Baltimore City Council President Z Cohen convened a Committee of the Whole hearing Sept. 17 to review the city's Annual Comprehensive Financial Report for the fiscal year ended June 30, 2024, and an associated federal single audit that the city's auditor and external auditors said were completed with an opinion date of May 9, 2025. "We are holding this hearing because the 70 fourth city council is committed to transparency, accountability, and good fiscal stewardship," Council President Z Cohen said at the start of the hearing.
The city auditor, Josh Pash, and SB and Company engagement partner Bill Seymour told the council the ACFR and single audit were completed on May 9, 2025, after paperwork and schedules were finally provided in April 2025. Pash said the state-required ACFR due date is Dec. 31, 2024, and the single audit deadline was March 31, 2025. "The audits were completed for the opinion dated 05/09/2025," Josh Pash said.
The external auditors identified recurring material weaknesses in internal controls over financial reporting and federal compliance. Seymour said material weaknesses have recurred across multiple years in areas that include water and wastewater billing, grants accounting, fixed assets and information technology. "When we have a finding, management provides us a corrective action plan," he said, explaining that removing a material weakness typically requires implementing and testing corrective steps over time.
Finance Director Michael Moxton and his deputies described multiple process and staffing changes underway. "I am happy to report that we are on track to making this December 31 target as of right now for the FY '25 ACFR," Moxton said, describing hiring, internal deadlines and new tracking tools aimed at timelier publication. Deputy director Yolanda Mosites and BAPS acting chief Danielle Tillman outlined training, software mapping fixes and a reconciliation metric intended to prevent repeat payroll-accounting and cash-reconciliation errors.
Council members repeatedly pressed why long-standing weaknesses persisted.
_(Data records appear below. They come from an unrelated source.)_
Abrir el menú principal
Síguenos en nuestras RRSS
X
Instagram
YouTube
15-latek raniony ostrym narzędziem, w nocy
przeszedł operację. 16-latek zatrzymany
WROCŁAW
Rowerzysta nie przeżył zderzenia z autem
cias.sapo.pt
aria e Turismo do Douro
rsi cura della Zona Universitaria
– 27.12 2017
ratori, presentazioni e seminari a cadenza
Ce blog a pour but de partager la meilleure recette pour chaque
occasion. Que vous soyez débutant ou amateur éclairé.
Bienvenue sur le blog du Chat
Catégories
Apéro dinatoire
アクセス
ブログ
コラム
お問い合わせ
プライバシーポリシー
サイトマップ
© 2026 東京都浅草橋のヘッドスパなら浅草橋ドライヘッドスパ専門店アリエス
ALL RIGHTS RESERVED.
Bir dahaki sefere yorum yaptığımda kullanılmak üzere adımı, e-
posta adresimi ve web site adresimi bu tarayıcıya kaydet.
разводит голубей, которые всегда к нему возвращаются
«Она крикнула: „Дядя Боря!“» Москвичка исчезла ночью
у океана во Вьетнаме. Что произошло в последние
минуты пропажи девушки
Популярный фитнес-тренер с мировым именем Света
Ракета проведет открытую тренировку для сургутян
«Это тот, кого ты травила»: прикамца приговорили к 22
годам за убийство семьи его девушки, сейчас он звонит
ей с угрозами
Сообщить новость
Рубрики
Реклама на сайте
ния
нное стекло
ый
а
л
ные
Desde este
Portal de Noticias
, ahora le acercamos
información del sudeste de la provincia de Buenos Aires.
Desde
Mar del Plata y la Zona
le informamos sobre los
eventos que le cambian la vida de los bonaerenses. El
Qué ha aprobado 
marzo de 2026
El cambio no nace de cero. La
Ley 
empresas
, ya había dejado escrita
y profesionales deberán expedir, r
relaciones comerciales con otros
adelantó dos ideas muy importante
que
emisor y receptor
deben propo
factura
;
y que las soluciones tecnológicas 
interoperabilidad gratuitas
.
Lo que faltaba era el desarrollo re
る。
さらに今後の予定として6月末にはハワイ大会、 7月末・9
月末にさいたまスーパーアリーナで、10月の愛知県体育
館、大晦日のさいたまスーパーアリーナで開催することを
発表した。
Seymour and city officials attributed the durability of findings to pandemic-era staffing losses, an enterprise software transition and the lag between fiscal-year activity and audit cycles. Seymour noted that, because the single audit is due nine months after year end, "it normally takes at least 2 years to be able to clear" material weaknesses once identified.
The administration said corrective measures already adopted include new staffing, updated procedures, corrective-action trackers and Board of Estimates approvals of grant-related policies (see separate articles). Officials emphasized that some fixes are technical and can be corrected quickly, while others require multiyear implementation and testing before auditors will remove a finding.
Council members said timeliness and accuracy of the ACFR are essential to budget decisions and to sustaining investor confidence; the city's finance team noted credit-rating agencies watch fund balance and other fiscal metrics closely. The committee asked for continued written updates on corrective actions and for the administration to meet the stated December 31 target for the FY25 ACFR.